Rewrite every line of the entries below as a Markdown table with two columns, "Row" for a running row number and "Line" for the line itself, and leave out blank lines.

PROVIDED MATERIAL Block Start

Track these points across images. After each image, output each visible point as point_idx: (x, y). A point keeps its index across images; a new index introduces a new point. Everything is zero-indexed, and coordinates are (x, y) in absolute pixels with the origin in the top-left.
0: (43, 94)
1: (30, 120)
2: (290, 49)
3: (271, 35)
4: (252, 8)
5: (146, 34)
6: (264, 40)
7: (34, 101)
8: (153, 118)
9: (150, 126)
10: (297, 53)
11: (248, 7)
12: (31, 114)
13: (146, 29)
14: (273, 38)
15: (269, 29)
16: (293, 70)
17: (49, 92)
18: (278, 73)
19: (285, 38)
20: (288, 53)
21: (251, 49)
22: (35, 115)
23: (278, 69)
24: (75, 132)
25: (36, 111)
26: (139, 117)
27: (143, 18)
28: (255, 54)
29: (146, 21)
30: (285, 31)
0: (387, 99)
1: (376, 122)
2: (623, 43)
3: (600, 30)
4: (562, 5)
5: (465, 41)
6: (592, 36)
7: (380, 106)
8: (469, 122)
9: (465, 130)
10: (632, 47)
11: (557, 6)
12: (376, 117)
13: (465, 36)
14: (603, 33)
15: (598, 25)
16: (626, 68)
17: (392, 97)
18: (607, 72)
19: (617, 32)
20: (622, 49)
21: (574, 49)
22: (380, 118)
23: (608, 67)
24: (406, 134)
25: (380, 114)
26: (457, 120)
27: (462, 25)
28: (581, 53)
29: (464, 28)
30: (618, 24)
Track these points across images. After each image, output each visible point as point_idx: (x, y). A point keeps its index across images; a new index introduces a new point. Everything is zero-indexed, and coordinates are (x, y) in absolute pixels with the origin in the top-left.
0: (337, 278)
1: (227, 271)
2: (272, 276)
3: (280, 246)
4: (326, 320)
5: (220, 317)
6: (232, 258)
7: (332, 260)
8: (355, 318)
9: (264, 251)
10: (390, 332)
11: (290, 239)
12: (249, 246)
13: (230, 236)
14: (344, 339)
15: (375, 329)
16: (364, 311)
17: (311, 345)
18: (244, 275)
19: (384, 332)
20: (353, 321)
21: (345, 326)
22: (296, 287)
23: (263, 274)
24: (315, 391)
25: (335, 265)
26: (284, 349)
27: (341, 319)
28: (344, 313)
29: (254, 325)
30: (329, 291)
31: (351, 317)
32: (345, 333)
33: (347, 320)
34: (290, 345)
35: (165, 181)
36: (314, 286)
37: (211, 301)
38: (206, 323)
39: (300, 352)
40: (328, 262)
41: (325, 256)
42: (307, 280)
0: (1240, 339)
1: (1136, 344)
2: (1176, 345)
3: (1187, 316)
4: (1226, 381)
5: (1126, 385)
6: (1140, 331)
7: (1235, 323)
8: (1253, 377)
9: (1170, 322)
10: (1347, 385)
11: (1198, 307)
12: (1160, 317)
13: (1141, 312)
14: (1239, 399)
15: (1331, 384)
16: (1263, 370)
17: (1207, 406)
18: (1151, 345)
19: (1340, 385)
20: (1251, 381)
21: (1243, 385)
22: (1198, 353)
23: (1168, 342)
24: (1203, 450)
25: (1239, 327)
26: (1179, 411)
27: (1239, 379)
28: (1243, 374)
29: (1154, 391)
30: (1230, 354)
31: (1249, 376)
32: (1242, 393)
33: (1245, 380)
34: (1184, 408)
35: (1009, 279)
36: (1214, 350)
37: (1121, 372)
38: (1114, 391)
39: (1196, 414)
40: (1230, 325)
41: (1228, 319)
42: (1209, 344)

PROVIDED MATERIAL Block End

- [TASK RESULT]:
| Row | Line |
|---|---|
| 1 | Track these points across images. After each image, output each visible point as point_idx: (x, y). A point keeps its index across images; a new index introduces a new point. Everything is zero-indexed, and coordinates are (x, y) in absolute pixels with the origin in the top-left. |
| 2 | 0: (43, 94) |
| 3 | 1: (30, 120) |
| 4 | 2: (290, 49) |
| 5 | 3: (271, 35) |
| 6 | 4: (252, 8) |
| 7 | 5: (146, 34) |
| 8 | 6: (264, 40) |
| 9 | 7: (34, 101) |
| 10 | 8: (153, 118) |
| 11 | 9: (150, 126) |
| 12 | 10: (297, 53) |
| 13 | 11: (248, 7) |
| 14 | 12: (31, 114) |
| 15 | 13: (146, 29) |
| 16 | 14: (273, 38) |
| 17 | 15: (269, 29) |
| 18 | 16: (293, 70) |
| 19 | 17: (49, 92) |
| 20 | 18: (278, 73) |
| 21 | 19: (285, 38) |
| 22 | 20: (288, 53) |
| 23 | 21: (251, 49) |
| 24 | 22: (35, 115) |
| 25 | 23: (278, 69) |
| 26 | 24: (75, 132) |
| 27 | 25: (36, 111) |
| 28 | 26: (139, 117) |
| 29 | 27: (143, 18) |
| 30 | 28: (255, 54) |
| 31 | 29: (146, 21) |
| 32 | 30: (285, 31) |
| 33 | 0: (387, 99) |
| 34 | 1: (376, 122) |
| 35 | 2: (623, 43) |
| 36 | 3: (600, 30) |
| 37 | 4: (562, 5) |
| 38 | 5: (465, 41) |
| 39 | 6: (592, 36) |
| 40 | 7: (380, 106) |
| 41 | 8: (469, 122) |
| 42 | 9: (465, 130) |
| 43 | 10: (632, 47) |
| 44 | 11: (557, 6) |
| 45 | 12: (376, 117) |
| 46 | 13: (465, 36) |
| 47 | 14: (603, 33) |
| 48 | 15: (598, 25) |
| 49 | 16: (626, 68) |
| 50 | 17: (392, 97) |
| 51 | 18: (607, 72) |
| 52 | 19: (617, 32) |
| 53 | 20: (622, 49) |
| 54 | 21: (574, 49) |
| 55 | 22: (380, 118) |
| 56 | 23: (608, 67) |
| 57 | 24: (406, 134) |
| 58 | 25: (380, 114) |
| 59 | 26: (457, 120) |
| 60 | 27: (462, 25) |
| 61 | 28: (581, 53) |
| 62 | 29: (464, 28) |
| 63 | 30: (618, 24) |
| 64 | Track these points across images. After each image, output each visible point as point_idx: (x, y). A point keeps its index across images; a new index introduces a new point. Everything is zero-indexed, and coordinates are (x, y) in absolute pixels with the origin in the top-left. |
| 65 | 0: (337, 278) |
| 66 | 1: (227, 271) |
| 67 | 2: (272, 276) |
| 68 | 3: (280, 246) |
| 69 | 4: (326, 320) |
| 70 | 5: (220, 317) |
| 71 | 6: (232, 258) |
| 72 | 7: (332, 260) |
| 73 | 8: (355, 318) |
| 74 | 9: (264, 251) |
| 75 | 10: (390, 332) |
| 76 | 11: (290, 239) |
| 77 | 12: (249, 246) |
| 78 | 13: (230, 236) |
| 79 | 14: (344, 339) |
| 80 | 15: (375, 329) |
| 81 | 16: (364, 311) |
| 82 | 17: (311, 345) |
| 83 | 18: (244, 275) |
| 84 | 19: (384, 332) |
| 85 | 20: (353, 321) |
| 86 | 21: (345, 326) |
| 87 | 22: (296, 287) |
| 88 | 23: (263, 274) |
| 89 | 24: (315, 391) |
| 90 | 25: (335, 265) |
| 91 | 26: (284, 349) |
| 92 | 27: (341, 319) |
| 93 | 28: (344, 313) |
| 94 | 29: (254, 325) |
| 95 | 30: (329, 291) |
| 96 | 31: (351, 317) |
| 97 | 32: (345, 333) |
| 98 | 33: (347, 320) |
| 99 | 34: (290, 345) |
| 100 | 35: (165, 181) |
| 101 | 36: (314, 286) |
| 102 | 37: (211, 301) |
| 103 | 38: (206, 323) |
| 104 | 39: (300, 352) |
| 105 | 40: (328, 262) |
| 106 | 41: (325, 256) |
| 107 | 42: (307, 280) |
| 108 | 0: (1240, 339) |
| 109 | 1: (1136, 344) |
| 110 | 2: (1176, 345) |
| 111 | 3: (1187, 316) |
| 112 | 4: (1226, 381) |
| 113 | 5: (1126, 385) |
| 114 | 6: (1140, 331) |
| 115 | 7: (1235, 323) |
| 116 | 8: (1253, 377) |
| 117 | 9: (1170, 322) |
| 118 | 10: (1347, 385) |
| 119 | 11: (1198, 307) |
| 120 | 12: (1160, 317) |
| 121 | 13: (1141, 312) |
| 122 | 14: (1239, 399) |
| 123 | 15: (1331, 384) |
| 124 | 16: (1263, 370) |
| 125 | 17: (1207, 406) |
| 126 | 18: (1151, 345) |
| 127 | 19: (1340, 385) |
| 128 | 20: (1251, 381) |
| 129 | 21: (1243, 385) |
| 130 | 22: (1198, 353) |
| 131 | 23: (1168, 342) |
| 132 | 24: (1203, 450) |
| 133 | 25: (1239, 327) |
| 134 | 26: (1179, 411) |
| 135 | 27: (1239, 379) |
| 136 | 28: (1243, 374) |
| 137 | 29: (1154, 391) |
| 138 | 30: (1230, 354) |
| 139 | 31: (1249, 376) |
| 140 | 32: (1242, 393) |
| 141 | 33: (1245, 380) |
| 142 | 34: (1184, 408) |
| 143 | 35: (1009, 279) |
| 144 | 36: (1214, 350) |
| 145 | 37: (1121, 372) |
| 146 | 38: (1114, 391) |
| 147 | 39: (1196, 414) |
| 148 | 40: (1230, 325) |
| 149 | 41: (1228, 319) |
| 150 | 42: (1209, 344) |